The growth of Chlorella marine, Nannochloris oculate, Pyramimonaos sp., Platymonas subcordiformis and Phaeodactylum tricornutum exposed to chlorobenzene, 1,2-dichlorobenzene, 1,2,3,4-tetrachlorobenzene and pentachlorobenzene was tested. The Boltzman equation was used to describe organism growth. The time course for uptake of hydrophobic organic chemicals (HOCs) by aquatic organisms was expressed by incorporating growth and, if desired, the effect of metabolism into the HOC bioconcentration process. The probability of any given concentration of HOCs in the organisms causing a specified toxic endpoint was expressed with a modified Weibull distribution function.

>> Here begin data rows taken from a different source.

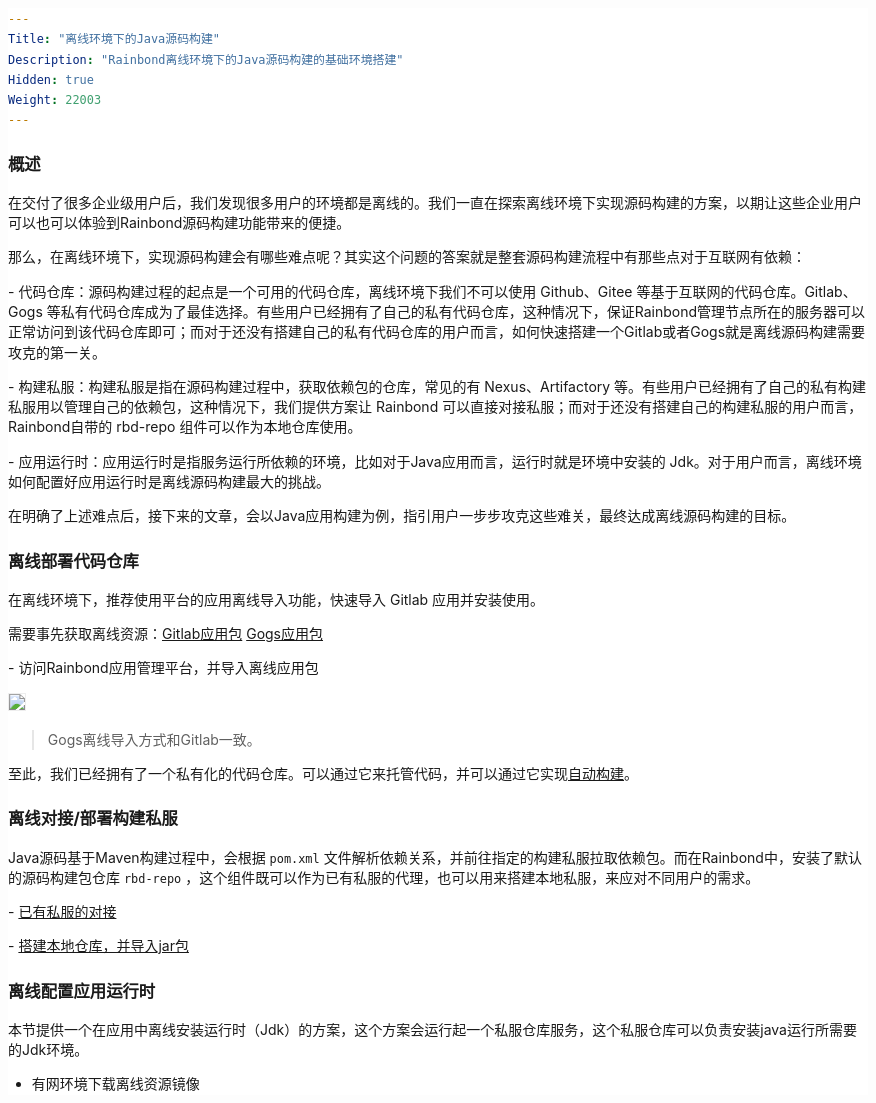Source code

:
 ```yaml
---
Title: "离线环境下的Java源码构建"
Description: "Rainbond离线环境下的Java源码构建的基础环境搭建"
Hidden: true
Weight: 22003
---
```


### 概述

在交付了很多企业级用户后，我们发现很多用户的环境都是离线的。我们一直在探索离线环境下实现源码构建的方案，以期让这些企业用户可以也可以体验到Rainbond源码构建功能带来的便捷。

那么，在离线环境下，实现源码构建会有哪些难点呢？其实这个问题的答案就是整套源码构建流程中有那些点对于互联网有依赖：

\-  代码仓库：源码构建过程的起点是一个可用的代码仓库，离线环境下我们不可以使用 Github、Gitee 等基于互联网的代码仓库。Gitlab、Gogs 等私有代码仓库成为了最佳选择。有些用户已经拥有了自己的私有代码仓库，这种情况下，保证Rainbond管理节点所在的服务器可以正常访问到该代码仓库即可；而对于还没有搭建自己的私有代码仓库的用户而言，如何快速搭建一个Gitlab或者Gogs就是离线源码构建需要攻克的第一关。

\-  构建私服：构建私服是指在源码构建过程中，获取依赖包的仓库，常见的有 Nexus、Artifactory 等。有些用户已经拥有了自己的私有构建私服用以管理自己的依赖包，这种情况下，我们提供方案让 Rainbond 可以直接对接私服；而对于还没有搭建自己的构建私服的用户而言，Rainbond自带的 rbd-repo 组件可以作为本地仓库使用。

\-  应用运行时：应用运行时是指服务运行所依赖的环境，比如对于Java应用而言，运行时就是环境中安装的 Jdk。对于用户而言，离线环境如何配置好应用运行时是离线源码构建最大的挑战。

在明确了上述难点后，接下来的文章，会以Java应用构建为例，指引用户一步步攻克这些难关，最终达成离线源码构建的目标。

### 离线部署代码仓库

在离线环境下，推荐使用平台的应用离线导入功能，快速导入 Gitlab 应用并安装使用。

需要事先获取离线资源：[Gitlab应用包](http://rainbond-pkg.oss-cn-shanghai.aliyuncs.com/releases/offline/resource/GitLab-9.2.5.zip)  [Gogs应用包](http://rainbond-pkg.oss-cn-shanghai.aliyuncs.com/releases/offline/resource/gogs-0.9.141.zip)

\- 访问Rainbond应用管理平台，并导入离线应用包

<img src="https://static.goodrain.com/images/docs/5.0/advanced-scenarios/load-app.gif" style="border:1px solid #eee;width:100%">

>  Gogs离线导入方式和Gitlab一致。

至此，我们已经拥有了一个私有化的代码仓库。可以通过它来托管代码，并可以通过它实现[自动构建](/docs/user-manual/app-service-manage/auto-deploy/)。

### 离线对接/部署构建私服

Java源码基于Maven构建过程中，会根据 `pom.xml` 文件解析依赖关系，并前往指定的构建私服拉取依赖包。而在Rainbond中，安装了默认的源码构建包仓库 `rbd-repo` ，这个组件既可以作为已有私服的代理，也可以用来搭建本地私服，来应对不同用户的需求。

\- [已有私服的对接](../connection-maven-repository/)

\- [搭建本地仓库，并导入jar包](../connection-maven-repository/#使用云帮内置的maven仓库)

### 离线配置应用运行时

本节提供一个在应用中离线安装运行时（Jdk）的方案，这个方案会运行起一个私服仓库服务，这个私服仓库可以负责安装java运行所需要的Jdk环境。

- 有网环境下载离线资源镜像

The combined bioconcentration and probability equations were tested with data for time course of incubation of algae exposed to chlorinated benzenes (CBs). A set of parameters, including the uptake rate constant k 1, the elimination rate constant k 2 and thereafter the bioconcentration factor on a dry weight basis, BCF D, the critical HOC concentration in the organism resulting in a specified toxic endpoint, C A * , and the spread factor, S, could be obtained by fitting only experimental data for percent growth inhibition(%)-time-CB exposure concentration. The average coefficients of variation within CBs were 15.2% for BCF D, 21.0% for k 1, 18.3% for k 2, 8.1% for C A * and 9.7% for S. The variability in toxicity (such as EC10, EC50, EC90) derived from the model equations agreed well with those experimentally observed.